| Information given |
• • •

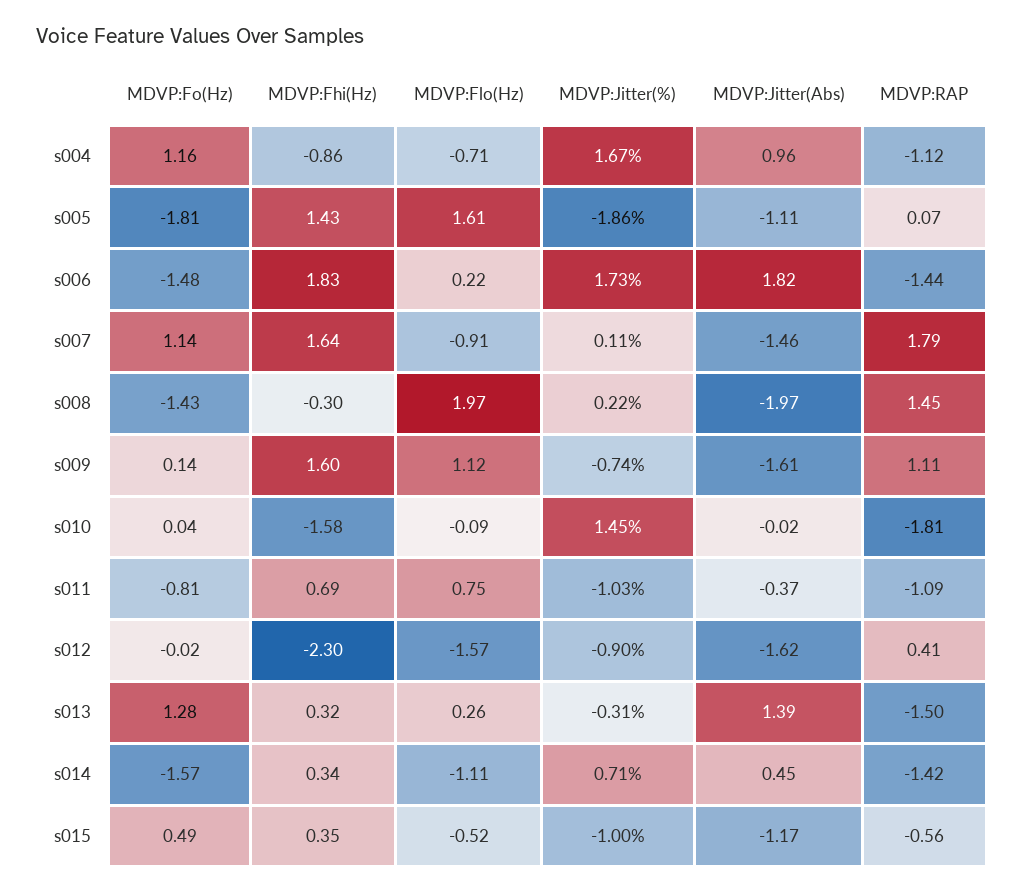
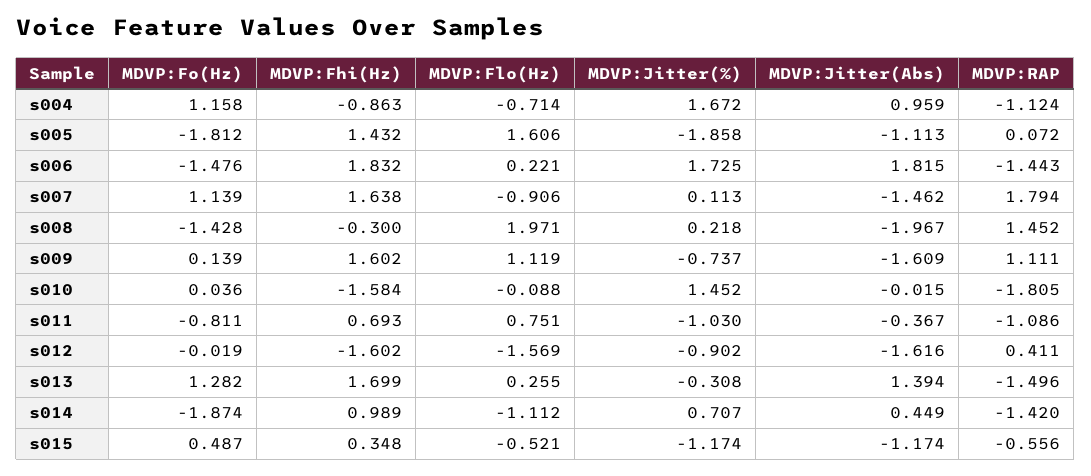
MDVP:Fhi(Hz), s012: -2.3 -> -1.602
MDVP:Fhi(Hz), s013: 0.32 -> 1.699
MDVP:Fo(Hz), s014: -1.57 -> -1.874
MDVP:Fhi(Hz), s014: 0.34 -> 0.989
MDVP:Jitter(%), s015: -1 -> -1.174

• • •

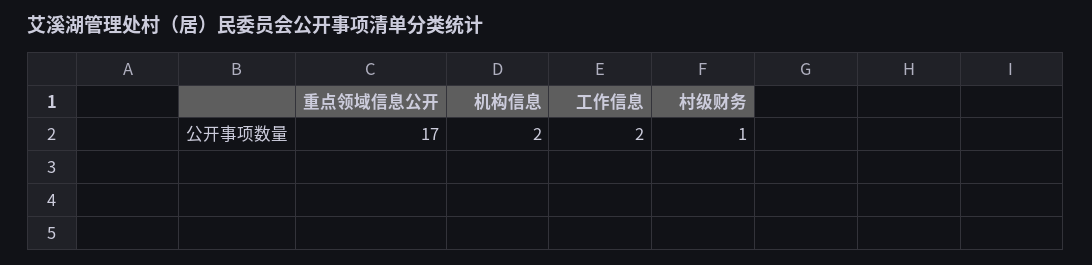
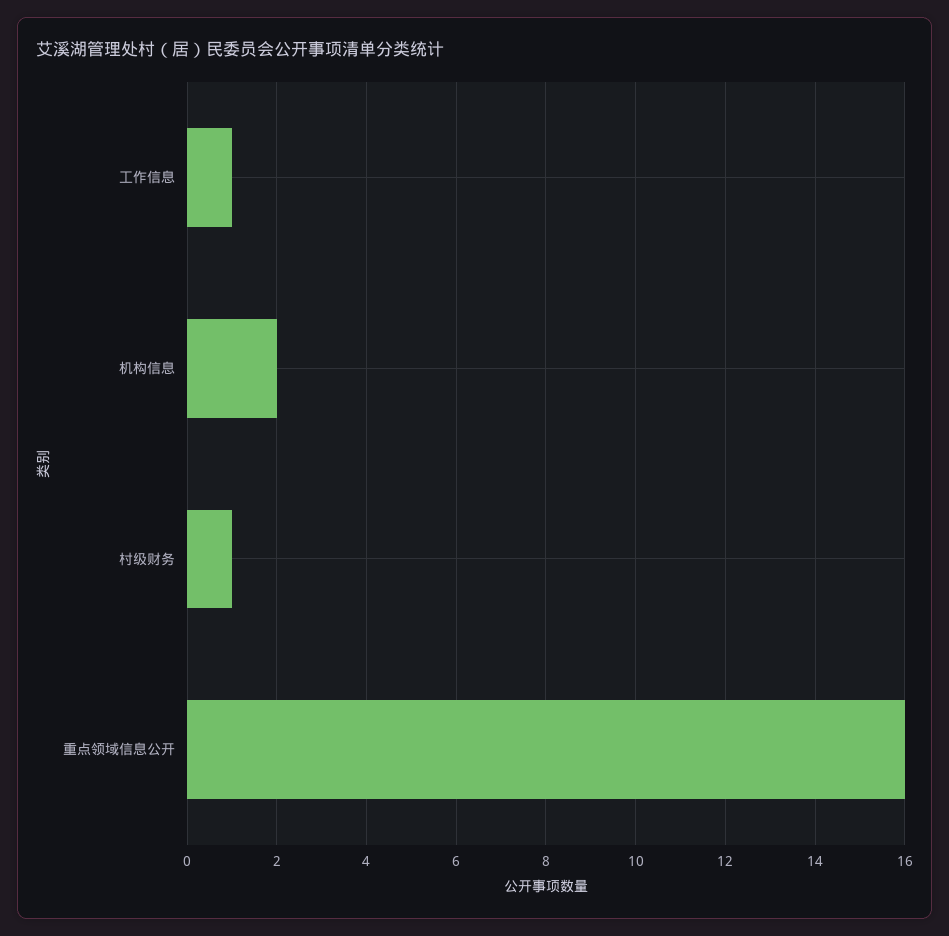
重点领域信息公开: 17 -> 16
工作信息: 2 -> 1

• • •

| What the exercise asks |
How many lines of these entries hold the string "MDVP"? Answer with the number alone.

| Response area |
5